### [Passage given]
/---

The prior art fails to address many problems which are solved by the invention, including providing a nearly silent page turner, providing a page turner that can repeatedly turn only a single page that is the next page in sequence, and providing a page turner that can be reliably actuated by a musician's foot, leaving his hands free to manipulate his instrument.
II. SUMMARY OF INVENTIONIt is an object of the invention to provide a page turner which can be used to reliably turn pages of sheet music. It is a feature of the invention that each page of a piece of sheet music may be individually indexed into the page turner apparatus. It is an advantage of the invention that the pages may be singly turned in a positive and reliable manner so that one and only one page is turned at a time.
It is an object of the invention to permit prior indexing of the pages of a book or other documents only once for multiple future uses in a page turner. It is a feature of a preferred embodiment of the invention that page disks can be attached to pages, and thereafter, the page turner can be used to turn those pages using the page disks on any number of future occasions. It is a consequent advantage of the invention that a musician may index a printed musical work once, and then use the invented page turner to turn the pages of the work many times as he or she practices and performs the work.
It is an object of the invention to provide a page turner which can be activated by a musician's foot, leaving the musician's hands free to manipulate his instrument. It is a feature of the invention that a remotely locatable actuation box may be employed to cause the page turner to turn a page of music. It is a consequent advantage of the invention that the musician need not interrupt manipulation of his instrument in order to turn pages of a piece of music.
It is an object of the invention to provide a page turner which turns pages of a piece of music or other work in a nearly silent manner. The physical structures used in the preferred embodiments of the invention keep noise to a minimum and thereby demonstrate significant advantages over page turners in the prior art.
It is an object of the invention to provide a page turner which is inexpensive to manufacture. The invented page turner, if constructed according to the preferred embodiments of the invention, utilizes components that can be mass produced at a very low cost. It is a consequent advantage of the invention that it can be made available to musicians with a variety of budgetary capabilities, from the elementary school student to the concert pianist.
It is an object of the invention to provide a page turner which can be integrated into pianos and music stands at the time of their manufacture. The structures of the invention, including the foot actuator, lend themselves to inclusion in a piano at the time of its manufacture or to retrofitting to existing pianos and music stands. The foot actuator may be installed simply as a fourth pedal on a piano, organ, synthesizer, standing keyboards and other instruments. It is a consequent advantage of the invention that it may be presented to the consumer as an original equipment item rather than as an aftermarket accessory.
Additional objects, features and advantages of the invention will become apparent to persons of ordinary skill in the art upon reading the specification in conjunction with the appended drawings.
III. BRIEF DESCRIPTION OF THE DRAWINGSFIG. 1 depicts a partial parts explosion view of a page disk housing assembly of the invention with a page disk exposed.
FIG. 1a depicts a page disk assembly separate from its housing.
FIG. 2 depicts the page disk housing assembly of FIG. 1 with a separator disk exposed.

\---

### [Set exercise A]
Answer these questions from the page turner passage:
(i) What may be installed as a fourth pedal on a piano, organ or other instrument?
(ii) What can be attached to pages so that the page turner can turn them on future occasions?
(iii) Which range of musicians, from one to another, is named as able to afford the page turner?
### [Set exercise B]
Turn the paragraph of the page turner passage that opens "It is an object of the invention to provide a page turner which can be integrated" into a short list that keeps its main facts.
### [Set exercise C]
In the page turner passage, switch "sheet music" to "printed scores" and write out the part starting at "II. SUMMARY OF" and ending at "turned at a time.".

Stored records:
/---

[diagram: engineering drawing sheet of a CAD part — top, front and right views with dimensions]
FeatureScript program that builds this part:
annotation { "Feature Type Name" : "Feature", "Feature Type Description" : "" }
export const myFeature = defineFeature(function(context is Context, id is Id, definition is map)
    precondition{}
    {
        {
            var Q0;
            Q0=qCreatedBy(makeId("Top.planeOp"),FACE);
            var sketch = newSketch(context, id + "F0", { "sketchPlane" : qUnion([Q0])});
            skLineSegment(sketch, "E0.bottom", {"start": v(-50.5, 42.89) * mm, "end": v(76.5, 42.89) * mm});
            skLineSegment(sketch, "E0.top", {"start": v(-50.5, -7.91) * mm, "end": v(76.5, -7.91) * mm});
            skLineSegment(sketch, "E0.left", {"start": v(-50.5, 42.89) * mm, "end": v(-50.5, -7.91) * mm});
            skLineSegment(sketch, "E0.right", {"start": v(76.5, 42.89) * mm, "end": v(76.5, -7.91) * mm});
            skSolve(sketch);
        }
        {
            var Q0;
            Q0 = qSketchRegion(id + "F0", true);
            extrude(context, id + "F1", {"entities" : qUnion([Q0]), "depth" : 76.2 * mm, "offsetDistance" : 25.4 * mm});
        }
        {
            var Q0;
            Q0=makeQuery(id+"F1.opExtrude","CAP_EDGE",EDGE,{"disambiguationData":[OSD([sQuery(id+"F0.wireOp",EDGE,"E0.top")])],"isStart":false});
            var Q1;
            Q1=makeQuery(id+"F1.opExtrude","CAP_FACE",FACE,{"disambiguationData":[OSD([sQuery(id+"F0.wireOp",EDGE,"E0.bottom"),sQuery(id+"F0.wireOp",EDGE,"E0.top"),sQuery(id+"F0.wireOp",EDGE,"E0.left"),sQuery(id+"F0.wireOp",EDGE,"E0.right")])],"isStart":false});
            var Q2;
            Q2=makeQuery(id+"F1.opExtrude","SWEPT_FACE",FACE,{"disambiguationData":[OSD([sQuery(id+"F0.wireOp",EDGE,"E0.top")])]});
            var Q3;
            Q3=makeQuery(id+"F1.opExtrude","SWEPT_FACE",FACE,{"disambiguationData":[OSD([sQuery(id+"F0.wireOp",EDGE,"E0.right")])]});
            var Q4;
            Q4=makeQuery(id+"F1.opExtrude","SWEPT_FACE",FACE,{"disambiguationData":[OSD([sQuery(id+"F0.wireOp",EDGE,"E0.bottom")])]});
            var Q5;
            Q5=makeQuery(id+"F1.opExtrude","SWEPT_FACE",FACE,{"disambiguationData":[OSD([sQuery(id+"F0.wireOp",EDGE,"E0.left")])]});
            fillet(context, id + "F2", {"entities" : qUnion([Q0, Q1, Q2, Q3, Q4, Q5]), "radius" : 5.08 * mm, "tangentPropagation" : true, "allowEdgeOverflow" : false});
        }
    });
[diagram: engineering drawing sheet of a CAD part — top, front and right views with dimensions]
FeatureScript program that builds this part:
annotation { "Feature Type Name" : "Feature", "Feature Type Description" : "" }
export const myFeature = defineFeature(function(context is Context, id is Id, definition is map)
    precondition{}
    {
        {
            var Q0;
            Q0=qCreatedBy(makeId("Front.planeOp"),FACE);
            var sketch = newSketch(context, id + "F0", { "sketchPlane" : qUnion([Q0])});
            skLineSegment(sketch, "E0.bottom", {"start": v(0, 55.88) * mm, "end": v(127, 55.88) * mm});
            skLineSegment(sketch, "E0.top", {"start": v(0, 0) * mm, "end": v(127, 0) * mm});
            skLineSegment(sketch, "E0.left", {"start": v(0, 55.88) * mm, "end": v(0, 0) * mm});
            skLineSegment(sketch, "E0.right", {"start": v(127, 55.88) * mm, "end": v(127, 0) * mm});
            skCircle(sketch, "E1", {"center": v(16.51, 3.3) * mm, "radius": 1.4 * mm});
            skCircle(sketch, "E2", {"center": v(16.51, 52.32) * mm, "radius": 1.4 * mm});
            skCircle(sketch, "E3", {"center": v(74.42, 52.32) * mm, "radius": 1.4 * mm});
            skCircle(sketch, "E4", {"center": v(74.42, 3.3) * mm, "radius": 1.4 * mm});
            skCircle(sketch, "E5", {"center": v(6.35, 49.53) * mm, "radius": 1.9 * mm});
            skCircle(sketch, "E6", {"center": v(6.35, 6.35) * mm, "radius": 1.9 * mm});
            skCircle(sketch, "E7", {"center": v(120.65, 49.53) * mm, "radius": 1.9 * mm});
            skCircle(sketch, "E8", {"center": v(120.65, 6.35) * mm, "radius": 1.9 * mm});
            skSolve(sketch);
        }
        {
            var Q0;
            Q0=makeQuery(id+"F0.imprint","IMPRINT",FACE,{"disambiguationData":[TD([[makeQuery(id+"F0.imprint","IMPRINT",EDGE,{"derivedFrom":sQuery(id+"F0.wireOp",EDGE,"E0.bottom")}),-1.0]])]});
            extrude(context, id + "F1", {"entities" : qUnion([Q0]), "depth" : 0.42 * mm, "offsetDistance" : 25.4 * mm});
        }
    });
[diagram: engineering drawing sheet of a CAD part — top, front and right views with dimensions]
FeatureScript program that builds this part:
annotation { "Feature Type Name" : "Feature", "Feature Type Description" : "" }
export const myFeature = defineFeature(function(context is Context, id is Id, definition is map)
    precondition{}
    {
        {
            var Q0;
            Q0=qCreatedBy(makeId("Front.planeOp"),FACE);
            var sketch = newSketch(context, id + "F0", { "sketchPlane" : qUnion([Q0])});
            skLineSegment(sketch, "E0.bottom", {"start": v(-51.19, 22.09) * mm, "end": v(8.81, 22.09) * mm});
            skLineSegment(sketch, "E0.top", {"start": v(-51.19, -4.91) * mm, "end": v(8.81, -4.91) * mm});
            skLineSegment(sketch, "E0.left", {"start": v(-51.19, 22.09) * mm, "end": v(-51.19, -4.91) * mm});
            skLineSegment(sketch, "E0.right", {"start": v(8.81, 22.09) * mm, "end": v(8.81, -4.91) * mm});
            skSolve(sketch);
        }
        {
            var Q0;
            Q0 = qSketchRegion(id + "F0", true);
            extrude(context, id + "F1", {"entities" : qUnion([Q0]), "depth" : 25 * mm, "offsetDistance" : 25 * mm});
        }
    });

\---

### [Expected answer A]
(i) The foot actuator.
(ii) Page disks.
(iii) From the elementary school student to the concert pianist.

### [Expected answer B]
- Aim: a page turner that can be built into pianos and music stands when they are manufactured.
- Its structures, including the foot actuator, can be included in a new piano or retrofitted to existing pianos and music stands.
- The foot actuator may be installed as a fourth pedal on a piano, organ, synthesizer, standing keyboards and other instruments.
- Result: it may be offered to the consumer as an original equipment item rather than an aftermarket accessory.

### [Expected answer C]
II. SUMMARY OF INVENTIONIt is an object of the invention to provide a page turner which can be used to reliably turn pages of printed scores. It is a feature of the invention that each page of a piece of printed scores may be individually indexed into the page turner apparatus. It is an advantage of the invention that the pages may be singly turned in a positive and reliable manner so that one and only one page is turned at a time.